Dosyada mevcut teknik şartnameye göre yüklenicinin mevzuatta tespit edilenlerden daha az elverişli olmayan ücret, yan ödeme ve çalışma şartlarını sağlayacağı, bu haliyle işçilik alacakları için ödenecek ücretlerden davacı yüklenicinin sorumlu olduğu, şçilik alacaklarının kıdem tazminatı, yıllık izin,vs.alacakları kapsadığı, buna göre sözleşmede bunların açıkça yüklenicinin sorumluluğunda olduğu ve dolayısıyla 2019 tarihli yasa hükmünün somut olayın sonucunu değiştirecek mahiyette olmadığı anlaşıldığından karşı davacının istinaf isteminin HMK 353/1-b-1 maddesi uyarınca reddine karar verilmekle aşağıdaki şekilde hüküm kurulmuştur.
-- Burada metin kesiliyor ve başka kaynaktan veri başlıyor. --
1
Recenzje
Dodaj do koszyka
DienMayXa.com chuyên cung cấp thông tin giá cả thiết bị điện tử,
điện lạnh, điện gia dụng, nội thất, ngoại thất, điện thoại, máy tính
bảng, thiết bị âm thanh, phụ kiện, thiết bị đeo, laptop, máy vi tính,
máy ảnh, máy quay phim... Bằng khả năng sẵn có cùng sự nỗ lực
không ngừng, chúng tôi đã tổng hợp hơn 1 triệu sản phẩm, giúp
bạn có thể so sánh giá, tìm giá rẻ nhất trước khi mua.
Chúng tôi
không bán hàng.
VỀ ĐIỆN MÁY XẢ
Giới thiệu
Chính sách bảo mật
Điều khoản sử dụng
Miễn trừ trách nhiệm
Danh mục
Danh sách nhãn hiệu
HÜKÜM: Gerekçesi yukarıda açıklandığı üzere;
1-İzmir 2.Asliye Ticaret Mahkemesi’nce verilen 17/07/2018 tarih ve 2017/212 Esas-2018/901 Karar sayılı karara karşı davalı-karşı davacı vekilinin asıl davada ve karşı davada istinaf başvuru sebeplerinin HMK’nın 353/1-b-1 maddesi uyarınca ESASTAN REDDİNE,
2-a)İstinaf kanun yoluna başvuran davalı-karşı davacı taraftan asıl dava alınması gereken 838,15 TL istinaf nispi karar harcından başlangıçta alınan 210,00 TL’nin mahsubu ile eksik yatırılan 628,15 TL’nin davalıdan alınarak Hazineye irat kaydına,
b)Birleşen davada alınması gereken 59,30- TL istinaf karar harcından, peşin olarak alınan 35,90- TL harcın mahsubu ile bakiye 23,40-TL karar harcının davalı-karşı davacıdan alınarak Hazineye irat kaydına,
3-Davalı-karşı davacı tarafından yapılan istinaf masrafının üzerinde bırakılmasına,
4-Artan gider avansının karar kesinleştiğinde yatırana iadesine,
5-İstinaf yargılamasında duruşma açılmadığından karşı taraf yararına vekalet ücreti takdirine yer olmadığına,
Dair, dosya üzerinde HMK’nın 353/1-b-1. maddesi uyarınca yapılan inceleme sonucunda HMK’nın 361/1. maddesi gereğince kesin olmak üzere oy birliği ile karar verildi. 08/04/2021

MUHALEFET ŞERHİ:
HMK, Harçlar kanunu ve harçlar tarifesinde ve sair yasal düzenlemede istinaf karar harcı öngörülmediğinden ve aksi yorumun harç ve diğer mali yükümlülüklerin yasa ile düzenleneceğine dair Anayasal hükme aykırı olduğu ve hak arama hakkının sınırlandırıldığı ve hak aramanın zorlaştırıldığı sonucunu doğuracağından, istinaf aşamasında karar ve harcı yatırılması hususunda çoğunluk kararına katılmak mümkün olmamıştır.